Плана не было. Вообще. Никакого. Я не привык так жить, без всякого видения будущего. Идти в никуда и ступать наобум. Но сейчас цель была, а путь к ней был скрыт завесой такой плотной, что даже следующего шага не просматривалось. Упасть еще ниже? Взойти по лестнице? Подтвердить, что ты — марионетка? Тогда зачем было все? Зачем было нарываться, грубить, дерзить и низводить себя с высот дворца Владыки до будущего жмурика, все еще месящего по недоразумению чужие дороги? Вопросы роились как мухи. Ответов не было, ни одного…
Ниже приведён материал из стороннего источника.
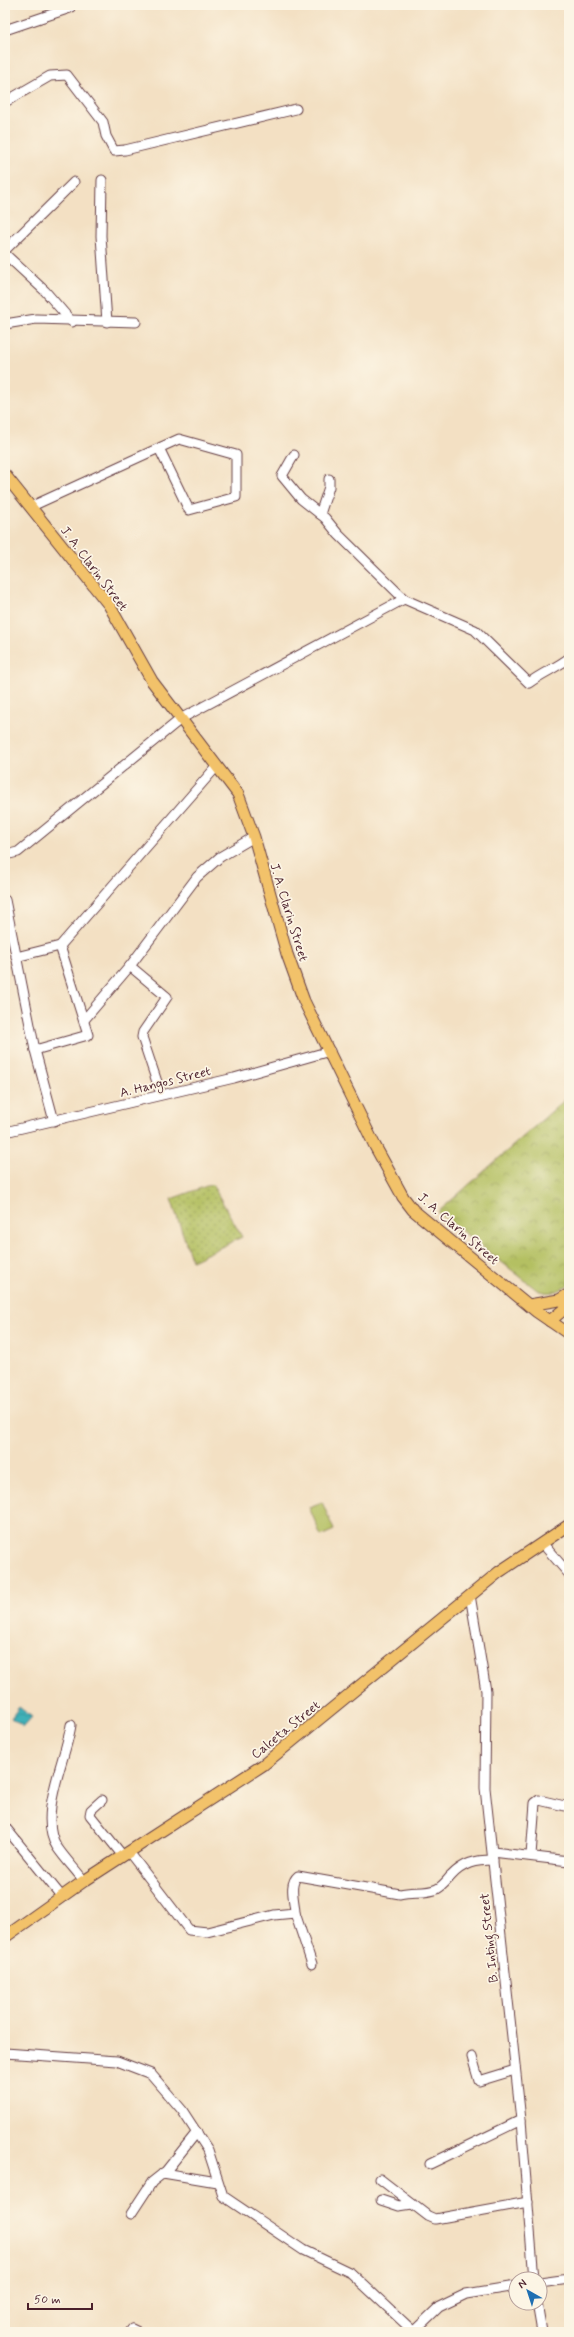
<svg xmlns="http://www.w3.org/2000/svg" width="574" height="2337" font-family="Mynerve,sans-serif">
	<defs>
		<pattern id="grass-dots" width="8" height="8" patternUnits="userSpaceOnUse"><rect width="8" height="8" fill="#b4c062"/><path d="M2 2h.1M6 6h.1" fill="none" stroke="#949b51" stroke-width="1.8" stroke-linecap="round"/></pattern>
		<pattern id="park-crowns" width="20" height="18" patternUnits="userSpaceOnUse"><rect width="20" height="18" fill="#b4c062"/><path d="M2 6a3 3 0 1 1 6 0M12 15a3 3 0 1 1 6 0" fill="none" stroke="#949b51"/></pattern>
		<pattern id="water-waves" width="16" height="10" patternUnits="userSpaceOnUse"><rect width="16" height="10" fill="#40b1b8"/><path d="M0 5q4-4 8 0t8 0" fill="none" stroke="#388f96"/></pattern>
	</defs>
	<rect width="100%" height="100%" fill="#fcf5e5"/>
	<filter id="ink" filterUnits="userSpaceOnUse"><feTurbulence type="fractalNoise" baseFrequency=".025" numOctaves="2"/><feDisplacementMap in="SourceGraphic" scale="8" xChannelSelector="R" yChannelSelector="G"/><feConvolveMatrix kernelMatrix="1 2 1 2 8 2 1 2 1" color-interpolation-filters="sRGB"/></filter>
	<filter id="wash" filterUnits="userSpaceOnUse"><feTurbulence type="fractalNoise" baseFrequency=".012" numOctaves="4" result="noise"/><feDisplacementMap in="SourceGraphic" scale="16" xChannelSelector="R" yChannelSelector="G"/><feGaussianBlur stdDeviation="0.9" result="paint"/><feColorMatrix in="noise" values="0 0 0 0 0 0 0 0 0 0 0 0 0 0 0 0 0 1.4 0 .05"/><feComposite in="paint" operator="in"/></filter>
	<g filter="url(#wash)">
		<rect width="100%" height="100%" fill="#f3e0c3"/>
		<path fill="url(#grass-dots)" stroke="#7f7046" d="M212 1184 242 1237 192 1261 171 1199Z"/>
		<path fill="url(#park-crowns)" stroke="#7f7046" d="M569 1096V1284C558 1292 550 1295 537 1290L438 1212Z"/>
		<path fill="#b4c062" stroke="#7f7046" d="M322 1502 334 1530 321 1536 309 1507Z"/>
		<path fill="url(#water-waves)" stroke="#456872" d="M19 1707 32 1717 23 1727 11 1718Z"/>
	</g>
	<g filter="url(#ink)">
		<g fill="none" stroke-linecap="round" stroke-linejoin="round">
			<g stroke="#633c42" stroke-width="11">
				<g id="minor">
					<path d="M5 30 70 8"/>
					<path d="M5 102 50 76 67 75 103 122 106 136 114 151 125 150 296 109"/>
					<path d="M102 180 101 236 107 322"/>
					<path d="M5 250 74 182"/>
					<path d="M5 254 45 291 72 322"/>
					<path d="M5 324 36 319 136 322"/>
					<path d="M294 455 282 476 301 499 325 518 338 534 404 599"/>
					<path d="M30 507 159 448 179 439 236 455V497L189 510 159 448"/>
					<path d="M320 514 329 487V479"/>
					<path d="M5 855 18 852 182 718 404 599 475 630 529 683C542 673 556 668 569 658"/>
					<path d="M5 900 35 1050 54 1121"/>
					<path d="M16 957 60 946 217 766"/>
					<path d="M84 1020 130 966"/>
					<path d="M35 1050 88 1035 60 946"/>
					<path d="M161 1094 142 1037 143 1032 167 997 130 966 197 877 220 857 254 837"/>
					<path d="M5 1132 234 1078 330 1051"/>
					<path d="M542 1543 569 1574"/>
					<path d="M470 1595 486 1691 485 1788 521 2120 534 2279"/>
					<path d="M71 1725C66 1759 37 1816 57 1847 65 1859 76 1870 84 1881"/>
					<path d="M102 1800 91 1810 90 1815 123 1856"/>
					<path d="M5 1827 62 1897"/>
					<path d="M129 1852 189 1930 207 1932 274 1915 295 1913C295 1902 288 1884 298 1876L400 1894C412 1891 427 1894 437 1889 443 1886 447 1880 451 1876 463 1863 475 1860 493 1860"/>
					<path d="M493 1852 569 1861"/>
					<path d="M531 1855 535 1803 539 1800 569 1807"/>
					<path d="M295 1913 312 1964"/>
					<path d="M5 2053 117 2061 151 2074 182 2110 208 2150 223 2196 303 2250 351 2273 413 2331"/>
					<path d="M472 2057 479 2081 515 2070"/>
					<path d="M430 2164 521 2120"/>
					<path d="M163 2173 217 2182"/>
					<path d="M380 2179 428 2216 435 2219 528 2202"/>
					<path d="M381 2200 399 2206 412 2204"/>
					<path d="M131 2214 152 2182 166 2171 197 2132"/>
					<path d="M540 2283 569 2279"/>
					<path d="M537 2303 542 2332"/>
					<path d="M130 2332 132 2329 138 2332"/>
					<path d="M413 2332 439 2307 466 2294 516 2286"/>
				</g>
			</g>
			<g stroke="#633c42" stroke-width="13">
				<g id="major">
					<path d="M5 475 109 605 152 681 238 794 254 837 287 954 304 1001 375 1146 403 1197 413 1210 442 1234 537 1312 569 1334"/>
					<path d="M529 1305 559 1300 569 1294"/>
					<path d="M550 1321 569 1305"/>
					<path d="M5 1937 84 1881 263 1765 499 1572 569 1525"/>
				</g>
			</g>
			<use href="#minor" stroke="#fff" stroke-width="9"/>
			<use href="#major" stroke="#f2c26a" stroke-width="11"/>
		</g>
	</g>
	<g text-anchor="middle" stroke-width="3.5" stroke-linejoin="round" paint-order="stroke">
		<g font-size="13" fill="#4a1f2b" stroke="#fcf5e5">
			<text transform="translate(95 568) rotate(53)" y="5">J. A. Clarin Street</text>
			<text transform="translate(290 912) rotate(73)" y="5">J. A. Clarin Street</text>
			<text transform="translate(165 1081) rotate(-14)" y="5">A. Hangos Street</text>
			<text transform="translate(459 1228) rotate(41)" y="5">J. A. Clarin Street</text>
			<text transform="translate(285 1729) rotate(-39)" y="5">Calceta Street</text>
			<text transform="translate(488 1938) rotate(-96)" y="5">B. Inting Street</text>
		</g>
	</g>
	<rect width="574" height="2337" fill="none" stroke="#fcf5e5" stroke-width="20"/>
	<g transform="translate(528 2291) rotate(321)"><circle r="19" fill="#fcf5e5" stroke="#b59f9b"/>
	<path d="M0-3L7 15L0 10L-7 15Z" fill="#1f6fb2"/>
	<text y="-6" font-size="11" font-weight="bold" text-anchor="middle" fill="#4a1f2b">N</text>
	</g>
	<path d="M28 2303v6h64v-6" fill="none" stroke="#4a1f2b" stroke-width="2"/>
	<text x="34" y="2303" font-size="12" fill="#4a1f2b" stroke="#fcf5e5" stroke-width="3" paint-order="stroke">50 m</text>
</svg>
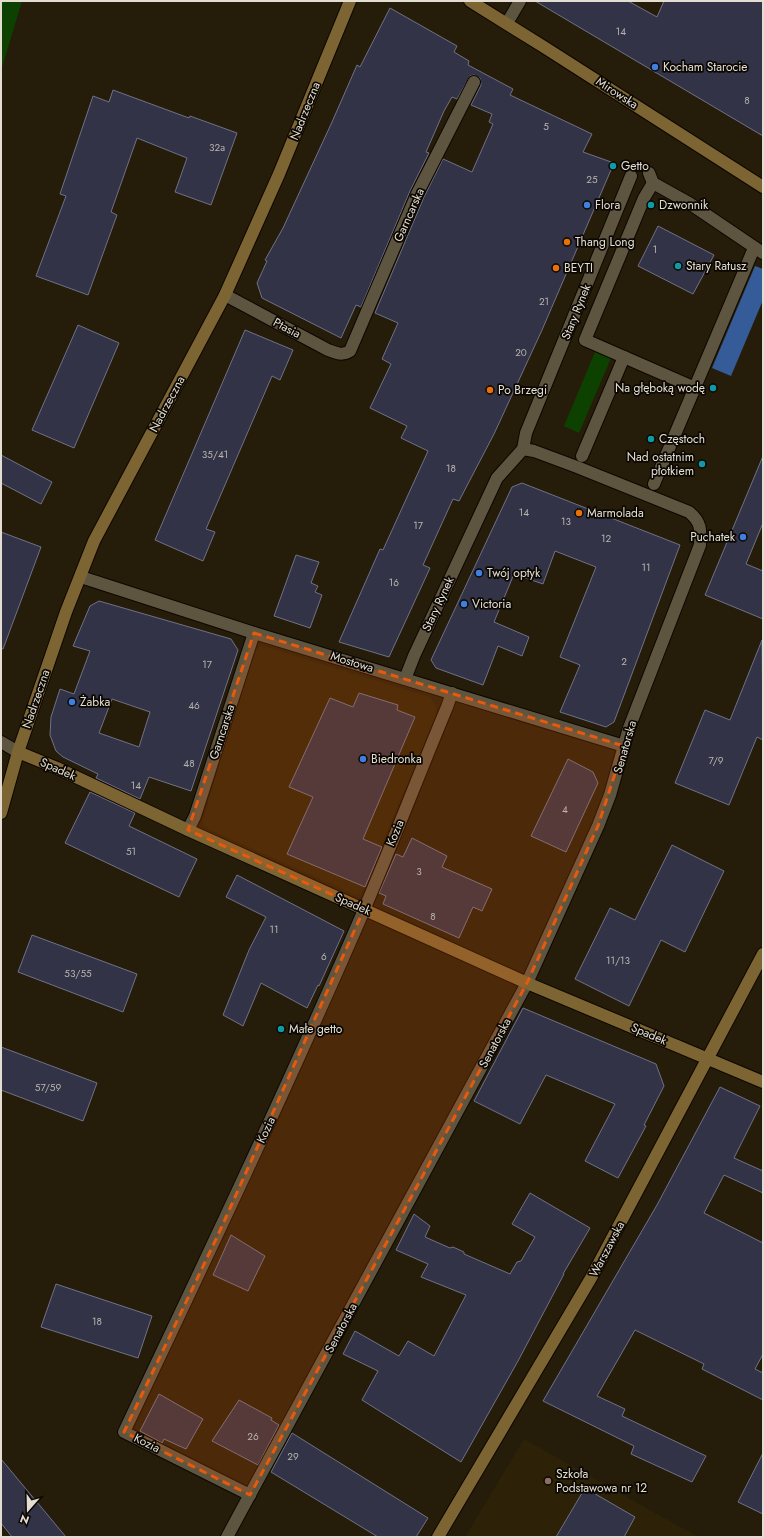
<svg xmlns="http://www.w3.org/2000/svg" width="764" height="1538" viewBox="0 0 764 1538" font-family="Jost,sans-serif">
  <rect width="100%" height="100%" fill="#251d09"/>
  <g fill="#2d2207">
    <polygon points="261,646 267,647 430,697 435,704 437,711 435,719 361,894 359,895 355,895 210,830 204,826 202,822 252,655 256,649"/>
    <polygon points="524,1439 673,1523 699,1537 465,1537"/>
  </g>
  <g fill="#0d4100">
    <polygon points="1,1 22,1 1,71"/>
    <polygon points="595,352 611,358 579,433 564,426"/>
  </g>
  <polygon fill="#355b98" points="755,266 763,269 763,300 731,376 712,368"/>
  <g fill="#323346" stroke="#6f7187" fill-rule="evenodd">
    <polygon points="535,1 628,1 657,17 664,1 763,1 763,136"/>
    <polygon points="390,8 457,46 454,52 469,61 468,65 513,89 510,95 592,134 583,152 614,163 542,330 494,434 459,501 453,499 423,565 430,568 389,657 339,642 380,549 383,550 428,451 401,438 407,426 370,408 391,364 382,359 398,323 375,313 424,197 443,159 472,172 493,124 489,122 492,114 471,105 481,85 480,78 474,75 470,76 457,99 452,97 444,111 426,152 429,153 410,191 361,307 356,305 341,338 262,298 257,283 267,261 265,260 283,228 332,122 357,65 360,67"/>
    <polygon points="113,90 189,118 190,116 237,133 211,205 175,192 187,158 137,138 111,212 117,215 88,295 36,276 66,196 60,194 93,96 109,102"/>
    <polygon points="658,226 714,255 693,294 638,266"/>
    <polygon points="78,325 119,343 74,448 32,430"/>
    <polygon points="245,330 293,350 280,380 272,376 206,529 215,532 203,561 155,540"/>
    <polygon points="1,455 52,482 41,504 1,483"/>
    <polygon points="763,456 763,523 746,564 763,571 763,619 705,595"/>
    <polygon points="522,483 680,545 614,722 606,727 560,712 580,665 560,657 596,567 555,551 543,584 514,574 494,622 529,637 522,656 498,646 483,685 436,668 431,660 512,487"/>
    <polygon points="1,532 41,547 3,649 1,648"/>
    <polygon points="296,555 319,562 311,583 318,586 315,592 322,595 310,628 274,616"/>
    <path d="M 99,601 L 231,639 L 238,650 L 191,791 L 149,777 L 140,799 L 96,778 L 98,774 L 63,757 L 56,751 L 50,735 L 51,717 L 60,689 L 74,694 L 90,651 L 73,646 L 90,606 ZM 112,699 L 150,712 L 139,747 L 99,733 Z"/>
    <polygon points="762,640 763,740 757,737 729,805 675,783 705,710 730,720"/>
    <polygon points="359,693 398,705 397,710 415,717 363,839 382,847 365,887 287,854 313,797 289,787 330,698 353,707"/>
    <polygon points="568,759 593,772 598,783 566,852 531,836"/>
    <polygon points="90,792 135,813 129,826 197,859 179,897 65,843"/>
    <polygon points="412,838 447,856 442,867 492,889 482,911 473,907 459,938 383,904 386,896 379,893 396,854 403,857"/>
    <polygon points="672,845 724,871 685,952 661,940 629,1006 575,979 610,908 635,920"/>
    <polygon points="237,875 344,931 319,986 318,985 307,1008 261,983 243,1026 223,1015 249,950 266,917 226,897"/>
    <polygon points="32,935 137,974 123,1012 18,972"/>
    <polygon points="523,1008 656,1064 664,1086 644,1125 646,1126 618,1178 585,1161 615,1104 546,1075 520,1124 474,1101"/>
    <polygon points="1,1047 97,1083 83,1121 1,1090"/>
    <polygon points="720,1087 760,1106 734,1158 763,1171 763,1193 724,1175 704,1213 763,1243 763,1354 755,1369 763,1373 763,1400 702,1369 704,1364 635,1330 597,1396 625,1409 622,1416 706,1456 692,1482 631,1454 634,1446 543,1401 657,1205"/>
    <polygon points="530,1193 590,1228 563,1274 564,1274 518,1361 461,1462 362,1400 378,1371 343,1354 355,1331 399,1356 408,1341 434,1356 466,1295 421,1277 428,1264 396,1250 414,1214 430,1226 425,1237 450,1248 453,1247 464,1252 464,1254 510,1274 517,1262 521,1261 535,1237 512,1224"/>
    <polygon points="231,1235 265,1256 248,1291 213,1275"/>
    <polygon points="56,1284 152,1316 138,1358 41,1327"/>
    <polygon points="159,1394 203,1419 186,1449 164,1439 162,1443 140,1431"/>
    <polygon points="239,1400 272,1418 271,1420 279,1425 258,1465 212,1441"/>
    <polygon points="292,1433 428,1518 416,1537 378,1537 271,1472"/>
    <polygon points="763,1453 763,1514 738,1502"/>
    <polygon points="1,1459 66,1537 12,1537 1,1523"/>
    <polygon points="585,1488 635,1517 624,1537 556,1537"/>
  </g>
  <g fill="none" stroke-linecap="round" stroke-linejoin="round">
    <defs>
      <g id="street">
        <polyline points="507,23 520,1"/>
        <polyline points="649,173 653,183 689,203 763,253"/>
        <polyline points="653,183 644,198 585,340 695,388"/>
        <path d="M 225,295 L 328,350 C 336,353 342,356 350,351 L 417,194 L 474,82"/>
        <polyline points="582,456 624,357"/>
        <polyline points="654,484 754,248"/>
        <polyline points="81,577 254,633 624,746"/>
        <polyline points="405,679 414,656 497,478 523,449 526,433 631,176"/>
        <polyline points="1,742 18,752"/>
        <polyline points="188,830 195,816 254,633"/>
        <path d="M 250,1495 L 124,1432 C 206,1259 288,1086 364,910 C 393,842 419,774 447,707 L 452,693"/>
        <path d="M 227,1537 L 527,983 L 598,826 L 610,795 L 629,728 L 700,545 C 701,529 701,522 689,512 L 577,467 L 534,451 L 523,449"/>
      </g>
      <g id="secondary">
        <polyline points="470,1 544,47 763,187"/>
        <polyline points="18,752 57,768 188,830 527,983 763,1082"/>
        <polyline points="1,813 18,752 66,612 94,541 225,295 279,174 350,1"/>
        <polyline points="438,1537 591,1278 763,954"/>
      </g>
    </defs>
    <use href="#street" stroke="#0e0700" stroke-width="14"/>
    <use href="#secondary" stroke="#0e0700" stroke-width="14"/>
    <use href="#street" stroke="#5e5540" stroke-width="12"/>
    <use href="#secondary" stroke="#7d6533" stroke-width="12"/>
  </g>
  <path fill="#e8590c" fill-opacity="0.2" stroke="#e8590c" stroke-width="3" stroke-dasharray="8 5" stroke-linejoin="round" d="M 254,633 L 624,746 L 598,826 L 527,983 L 250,1495 L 124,1432 L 218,1235 L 364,909 L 188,830 Z"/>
  <g fill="#3f7fe0" stroke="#0b0702" stroke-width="1.5">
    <circle cx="655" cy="67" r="4"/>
    <circle cx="587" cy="205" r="4"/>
    <circle cx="743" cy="537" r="4"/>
    <circle cx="479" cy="573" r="4"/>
    <circle cx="464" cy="604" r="4"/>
    <circle cx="72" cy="702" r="4"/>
    <circle cx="363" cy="759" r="4"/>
  </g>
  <g fill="#0f9aa8" stroke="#0b0702" stroke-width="1.5">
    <circle cx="613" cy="166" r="4"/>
    <circle cx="651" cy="205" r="4"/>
    <circle cx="678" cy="266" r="4"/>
    <circle cx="713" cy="388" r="4"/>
    <circle cx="651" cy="439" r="4"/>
    <circle cx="702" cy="464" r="4"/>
    <circle cx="281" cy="1029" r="4"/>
  </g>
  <g fill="#e8710a" stroke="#0b0702" stroke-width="1.5">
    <circle cx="567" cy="242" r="4"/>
    <circle cx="556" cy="268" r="4"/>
    <circle cx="490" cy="390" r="4"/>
    <circle cx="579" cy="513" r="4"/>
  </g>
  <circle fill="#8d6e63" stroke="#0b0702" stroke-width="1.5" cx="548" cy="1481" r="4"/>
  <g text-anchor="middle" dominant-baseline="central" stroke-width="3.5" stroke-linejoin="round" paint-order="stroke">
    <g font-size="10" fill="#b8b3af">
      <text x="621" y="31">14</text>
      <text x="747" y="100">8</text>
      <text x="546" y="126">5</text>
      <text x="217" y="147">32a</text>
      <text x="592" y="179">25</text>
      <text x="655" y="249">1</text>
      <text x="544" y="301">21</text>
      <text x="521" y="352">20</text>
      <text x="215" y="454">35/41</text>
      <text x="451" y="468">18</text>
      <text x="524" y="512">14</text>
      <text x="566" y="521">13</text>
      <text x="418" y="525">17</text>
      <text x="606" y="538">12</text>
      <text x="646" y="567">11</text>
      <text x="394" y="582">16</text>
      <text x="624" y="661">2</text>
      <text x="207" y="664">17</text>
      <text x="194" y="705">46</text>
      <text x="716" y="760">7/9</text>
      <text x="189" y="763">48</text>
      <text x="136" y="785">14</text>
      <text x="565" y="809">4</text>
      <text x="131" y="851">51</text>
      <text x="419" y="871">3</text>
      <text x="433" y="916">8</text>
      <text x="274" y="929">11</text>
      <text x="324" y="956">6</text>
      <text x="618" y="960">11/13</text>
      <text x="78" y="973">53/55</text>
      <text x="48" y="1087">57/59</text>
      <text x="97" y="1321">18</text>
      <text x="253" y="1436">26</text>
      <text x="293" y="1456">29</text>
    </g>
    <g font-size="12" fill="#e4ded2" stroke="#0b0702" text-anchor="start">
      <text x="663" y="67">Kocham Starocie</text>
      <text x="621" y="166">Getto</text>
      <text x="595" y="205">Flora</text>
      <text x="659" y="205">Dzwonnik</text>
      <text x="575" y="242">Thang Long</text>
      <text x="686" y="266">Stary Ratusz</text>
      <text x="564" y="268">BEYTI</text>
      <text x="705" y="388" text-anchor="end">Na głęboką wodę</text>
      <text x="498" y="390">Po Brzegi</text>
      <text x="659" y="439">Częstoch</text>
      <text x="694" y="457" text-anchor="end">Nad ostatnim<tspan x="694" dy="14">płotkiem</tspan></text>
      <text x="587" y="513">Marmolada</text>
      <text x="735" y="537" text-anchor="end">Puchatek</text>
      <text x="487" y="573">Twój optyk</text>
      <text x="472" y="604">Victoria</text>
      <text x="80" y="702">Żabka</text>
      <text x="371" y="759">Biedronka</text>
      <text x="289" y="1029">Małe getto</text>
      <text x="556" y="1474">Szkoła<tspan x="556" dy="14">Podstawowa nr 12</tspan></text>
    </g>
    <g font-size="12" fill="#e4ded2" stroke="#0b0702">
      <text transform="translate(617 93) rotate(33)">Mirowska</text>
      <text transform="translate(305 111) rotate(-68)">Nadrzeczna</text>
      <text transform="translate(409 215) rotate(-66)">Garncarska</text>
      <text transform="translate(576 312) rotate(-68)">Stary Rynek</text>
      <text transform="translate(287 328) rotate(28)">Ptasia</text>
      <text transform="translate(167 404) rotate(-62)">Nadrzeczna</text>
      <text transform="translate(438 604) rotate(-65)">Stary Rynek</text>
      <text transform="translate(352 662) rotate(17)">Mostowa</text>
      <text transform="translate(36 699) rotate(-71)">Nadrzeczna</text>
      <text transform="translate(222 732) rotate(-72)">Garncarska</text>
      <text transform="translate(625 747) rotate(-74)">Senatorska</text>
      <text transform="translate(58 769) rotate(24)">Spadek</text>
      <text transform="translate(395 833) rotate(-68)">Kozia</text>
      <text transform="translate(353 904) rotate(24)">Spadek</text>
      <text transform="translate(649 1034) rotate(23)">Spadek</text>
      <text transform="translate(495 1043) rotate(-62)">Senatorska</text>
      <text transform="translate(266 1130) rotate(-65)">Kozia</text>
      <text transform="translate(607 1249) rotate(-62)">Warszawska</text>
      <text transform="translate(341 1328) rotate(-62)">Senatorska</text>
      <text transform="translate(147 1443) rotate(27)">Kozia</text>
    </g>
  </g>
  <rect width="764" height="1538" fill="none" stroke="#e4ded2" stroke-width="4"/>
  <g transform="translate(28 1510) rotate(200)" stroke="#0b0702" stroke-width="3" paint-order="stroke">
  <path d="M0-3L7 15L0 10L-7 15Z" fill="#e4ded2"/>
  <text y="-6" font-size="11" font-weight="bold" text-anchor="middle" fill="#e4ded2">N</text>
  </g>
</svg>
…Бравин вновь и вновь обходил по периметру широкую полосу песчаного берега в поисках. Что он искал? След. Вспышку. Эмоцию. Что-нибудь, что даст ему зацепку. Конечно, сотни людей, выносивших трупы, собирающих трофеи, подсчитывающих потери, стерли многое. Но слишком мало времени прошло, слишком резкий выплеск эмоций выбрасывают люди и Алифи перед смертью. Они уже ушли к свету, а песок все еще хранил память об их последних мгновениях жизни. Редко кому удается уйти к свету спокойно, не думая о родных, не желая смерти своему убийце, не стремясь задержаться. Вот и выбрасывает в эфир мозг умирающего последний посыл, квинтэссенцию себя. Там боль и страх смерти, любовь и желание жить, мечты и последняя надежда, обида и разочарование смешиваются в тягучий коктейль с умиротворением и очищением. Бравин до оторопи не любил приходить в такие места и слушать песни смерти, но сейчас у него не было выбора. Он в который раз провел пальцами по скрученному локону человеческих волос. Он искал совпадение. И не находил.